Atualize o trecho sobre relatos de estupro de "Em Alagoas, segundo" a "que ela estudava.", substituindo "colégio" por "estabelecimento de ensino".

→ Trecho do texto
------------------------------------------------------------

Os agressores eram pessoas que Joana mantinha um laço de confiança. Um deles foi o namorado da vítima que a levou para um motel e a forçou manter relações sexuais com ele. Segundo Joana, ela não queria, mas ele “abriu as pernas dela” e a estuprou.

“Depois do que aconteceu nós terminamos e eu não consegui contar pra ninguém”, disse a jovem.

Joana disse ao Cada Minuto que tentou seguir a vida mesmo sabendo o trauma que carregava, mas que desenvolveu síndrome do pânico e precisou tomar medicação. Com menos de um ano, Joana disse que conversou com um amigo sobre a doença que estava e ele disse que a ajudaria com uma massagem.

“O estupro aconteceu dentro de uma sala de massagem de uma Universidade em Maceió. Ele começou a fazer massagem em mim e me estuprou com as mãos… eu não conseguia correr, gritar, nem agir, só chorava”, contou Joana.

Joana disse que após o estupro ela teve uma crise de síndrome do pânico e foi levada para o hospital, onde ficou internada por 15 dias. “O agressor foi no hospital me visitar e eu entrei em coma por 4 dias. O médico disse que era psicossomático.. eu contei a minha irmã o que houve e fomos denunciar, mas não fiz exame porque já tinha passado 6 meses do abuso”.

Aos 22 anos, Joana disse que a terapia ajuda para que ela consiga avançar em algumas situações. “Eu não conseguia nem chegar perto da faculdade que fui estuprada, mas hoje em dia já faço isso. Se eu posso deixar um conselho para essas mulheres que também foram vítimas é que façam terapia e que elas vão superar esse trauma”.

Casos em AL

Em Alagoas, segundo dados da Secretaria de Segurança Pública (SSP/AL), foram registrados em 2016, 612 casos; em 2017, 744 e em 2018, de janeiro a setembro, 412. Os dados, ainda segundo a SSP, incluem todas as faixas etárias assim como vítimas do sexo masculino e feminino.

“O estupro perfura a alma”

A alagoana Fernanda* também foi vítima de abuso sexual. Hoje, aos 51 anos, Fernanda lembra com detalhes da violência que sofreu aos 12 anos dentro de um colégio. Segundo ela, o agressor era “conhecido” dela já que ele frequentava a escola que ela estudava.

------------------------------------------------------------

→ Linhas de dados
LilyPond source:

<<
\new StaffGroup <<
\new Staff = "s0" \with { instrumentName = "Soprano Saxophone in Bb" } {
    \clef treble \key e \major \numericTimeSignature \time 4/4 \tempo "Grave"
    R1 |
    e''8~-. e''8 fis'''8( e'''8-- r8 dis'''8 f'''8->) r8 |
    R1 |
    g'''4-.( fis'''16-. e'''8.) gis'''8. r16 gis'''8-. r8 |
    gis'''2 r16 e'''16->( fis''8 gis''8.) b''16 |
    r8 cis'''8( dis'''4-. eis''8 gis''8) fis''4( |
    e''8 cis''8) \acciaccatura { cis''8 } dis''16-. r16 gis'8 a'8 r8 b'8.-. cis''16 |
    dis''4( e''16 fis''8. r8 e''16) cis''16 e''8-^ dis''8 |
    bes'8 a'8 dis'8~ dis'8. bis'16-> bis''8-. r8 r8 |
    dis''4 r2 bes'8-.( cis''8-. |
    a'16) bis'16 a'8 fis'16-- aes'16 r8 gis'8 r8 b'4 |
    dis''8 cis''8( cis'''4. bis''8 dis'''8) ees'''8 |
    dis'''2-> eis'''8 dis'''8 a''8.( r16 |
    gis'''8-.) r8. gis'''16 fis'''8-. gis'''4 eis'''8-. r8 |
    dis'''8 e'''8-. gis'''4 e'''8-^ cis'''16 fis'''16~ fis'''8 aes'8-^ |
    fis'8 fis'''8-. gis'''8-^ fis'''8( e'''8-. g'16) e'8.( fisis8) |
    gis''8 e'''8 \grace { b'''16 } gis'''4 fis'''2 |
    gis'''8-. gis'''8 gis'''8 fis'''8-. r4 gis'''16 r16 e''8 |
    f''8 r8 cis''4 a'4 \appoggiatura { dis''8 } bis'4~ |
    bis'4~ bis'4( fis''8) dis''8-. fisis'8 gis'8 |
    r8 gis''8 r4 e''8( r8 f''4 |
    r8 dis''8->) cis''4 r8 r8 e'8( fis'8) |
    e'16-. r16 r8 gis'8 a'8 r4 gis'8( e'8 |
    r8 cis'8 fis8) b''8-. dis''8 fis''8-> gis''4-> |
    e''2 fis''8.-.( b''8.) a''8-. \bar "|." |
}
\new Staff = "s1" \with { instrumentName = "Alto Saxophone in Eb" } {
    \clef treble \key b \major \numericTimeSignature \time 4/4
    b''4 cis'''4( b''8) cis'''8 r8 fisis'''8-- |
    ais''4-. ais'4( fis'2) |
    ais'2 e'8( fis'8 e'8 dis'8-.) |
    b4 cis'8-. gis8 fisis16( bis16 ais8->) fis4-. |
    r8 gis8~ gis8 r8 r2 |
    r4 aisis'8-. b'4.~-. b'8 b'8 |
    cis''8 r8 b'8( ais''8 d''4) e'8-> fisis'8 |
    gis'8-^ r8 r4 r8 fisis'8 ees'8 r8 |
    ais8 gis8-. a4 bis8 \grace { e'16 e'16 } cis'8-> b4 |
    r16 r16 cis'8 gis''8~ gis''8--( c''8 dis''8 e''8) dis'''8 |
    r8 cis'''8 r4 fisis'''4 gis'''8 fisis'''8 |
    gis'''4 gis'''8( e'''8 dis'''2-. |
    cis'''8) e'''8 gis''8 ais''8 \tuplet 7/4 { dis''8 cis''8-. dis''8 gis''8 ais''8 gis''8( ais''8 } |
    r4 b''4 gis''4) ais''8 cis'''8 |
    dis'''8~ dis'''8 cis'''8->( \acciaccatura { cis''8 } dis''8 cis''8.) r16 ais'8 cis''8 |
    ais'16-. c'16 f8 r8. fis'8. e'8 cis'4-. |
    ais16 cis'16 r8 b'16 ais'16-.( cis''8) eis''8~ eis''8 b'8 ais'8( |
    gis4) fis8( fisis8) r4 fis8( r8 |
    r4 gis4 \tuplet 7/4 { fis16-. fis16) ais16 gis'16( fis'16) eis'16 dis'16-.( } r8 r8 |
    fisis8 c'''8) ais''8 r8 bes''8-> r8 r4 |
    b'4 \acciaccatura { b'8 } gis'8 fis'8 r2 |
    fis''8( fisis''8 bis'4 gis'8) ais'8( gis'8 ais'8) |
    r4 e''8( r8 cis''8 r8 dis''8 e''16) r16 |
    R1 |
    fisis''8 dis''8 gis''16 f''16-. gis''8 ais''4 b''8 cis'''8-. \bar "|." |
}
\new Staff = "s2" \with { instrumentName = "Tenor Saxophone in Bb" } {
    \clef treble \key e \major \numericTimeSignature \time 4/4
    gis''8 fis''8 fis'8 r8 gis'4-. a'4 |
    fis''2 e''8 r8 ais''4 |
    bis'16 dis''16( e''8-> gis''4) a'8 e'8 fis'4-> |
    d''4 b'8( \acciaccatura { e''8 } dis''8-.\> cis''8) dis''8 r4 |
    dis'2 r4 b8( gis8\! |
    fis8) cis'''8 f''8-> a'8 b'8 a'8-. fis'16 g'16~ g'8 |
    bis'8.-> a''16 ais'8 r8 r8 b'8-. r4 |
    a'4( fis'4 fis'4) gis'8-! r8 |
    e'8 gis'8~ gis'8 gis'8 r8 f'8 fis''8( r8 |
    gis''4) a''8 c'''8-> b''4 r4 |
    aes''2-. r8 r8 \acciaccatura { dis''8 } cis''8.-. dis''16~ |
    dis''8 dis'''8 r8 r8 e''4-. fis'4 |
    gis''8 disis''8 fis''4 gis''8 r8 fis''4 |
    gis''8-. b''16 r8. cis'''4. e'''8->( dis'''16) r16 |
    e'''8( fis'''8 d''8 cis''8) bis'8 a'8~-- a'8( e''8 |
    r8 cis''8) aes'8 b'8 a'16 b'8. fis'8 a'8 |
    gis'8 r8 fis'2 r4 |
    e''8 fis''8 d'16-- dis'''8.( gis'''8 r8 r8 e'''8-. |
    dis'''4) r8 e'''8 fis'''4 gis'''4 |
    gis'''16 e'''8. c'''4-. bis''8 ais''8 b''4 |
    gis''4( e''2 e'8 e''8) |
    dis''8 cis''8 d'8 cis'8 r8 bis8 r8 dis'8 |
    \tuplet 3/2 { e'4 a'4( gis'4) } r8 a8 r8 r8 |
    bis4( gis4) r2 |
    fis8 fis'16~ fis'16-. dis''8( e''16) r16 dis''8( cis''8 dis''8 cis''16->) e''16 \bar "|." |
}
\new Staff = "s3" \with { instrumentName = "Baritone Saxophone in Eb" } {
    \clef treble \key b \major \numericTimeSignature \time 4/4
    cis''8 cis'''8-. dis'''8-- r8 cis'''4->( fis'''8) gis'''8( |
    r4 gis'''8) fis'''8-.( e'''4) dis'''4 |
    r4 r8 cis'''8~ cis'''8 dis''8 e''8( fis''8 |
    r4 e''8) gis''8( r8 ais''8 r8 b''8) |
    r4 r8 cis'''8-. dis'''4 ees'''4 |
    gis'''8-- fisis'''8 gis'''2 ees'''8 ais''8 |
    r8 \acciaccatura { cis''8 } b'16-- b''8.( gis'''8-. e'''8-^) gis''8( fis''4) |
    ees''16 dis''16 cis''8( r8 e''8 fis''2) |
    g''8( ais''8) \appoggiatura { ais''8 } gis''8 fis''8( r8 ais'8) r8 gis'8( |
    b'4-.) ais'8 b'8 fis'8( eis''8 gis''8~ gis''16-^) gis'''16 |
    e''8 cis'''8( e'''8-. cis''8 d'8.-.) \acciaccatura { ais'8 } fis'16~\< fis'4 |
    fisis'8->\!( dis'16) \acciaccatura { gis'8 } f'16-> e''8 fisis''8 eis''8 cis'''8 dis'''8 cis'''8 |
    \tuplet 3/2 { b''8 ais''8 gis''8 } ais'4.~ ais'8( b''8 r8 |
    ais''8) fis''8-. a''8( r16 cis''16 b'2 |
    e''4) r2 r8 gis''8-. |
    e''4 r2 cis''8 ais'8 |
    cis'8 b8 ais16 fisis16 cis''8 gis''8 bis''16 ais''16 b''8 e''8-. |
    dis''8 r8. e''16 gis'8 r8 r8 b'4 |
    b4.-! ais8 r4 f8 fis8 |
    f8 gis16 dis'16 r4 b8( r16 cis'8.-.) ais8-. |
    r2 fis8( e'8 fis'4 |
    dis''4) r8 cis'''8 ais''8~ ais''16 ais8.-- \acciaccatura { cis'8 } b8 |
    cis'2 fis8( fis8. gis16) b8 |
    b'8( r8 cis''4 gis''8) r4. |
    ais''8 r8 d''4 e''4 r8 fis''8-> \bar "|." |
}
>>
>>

------------------------------------------------------------

→ Resolução
Em Alagoas, segundo dados da Secretaria de Segurança Pública (SSP/AL), foram registrados em 2016, 612 casos; em 2017, 744 e em 2018, de janeiro a setembro, 412. Os dados, ainda segundo a SSP, incluem todas as faixas etárias assim como vítimas do sexo masculino e feminino.

“O estupro perfura a alma”

A alagoana Fernanda* também foi vítima de abuso sexual. Hoje, aos 51 anos, Fernanda lembra com detalhes da violência que sofreu aos 12 anos dentro de um estabelecimento de ensino. Segundo ela, o agressor era “conhecido” dela já que ele frequentava a escola que ela estudava.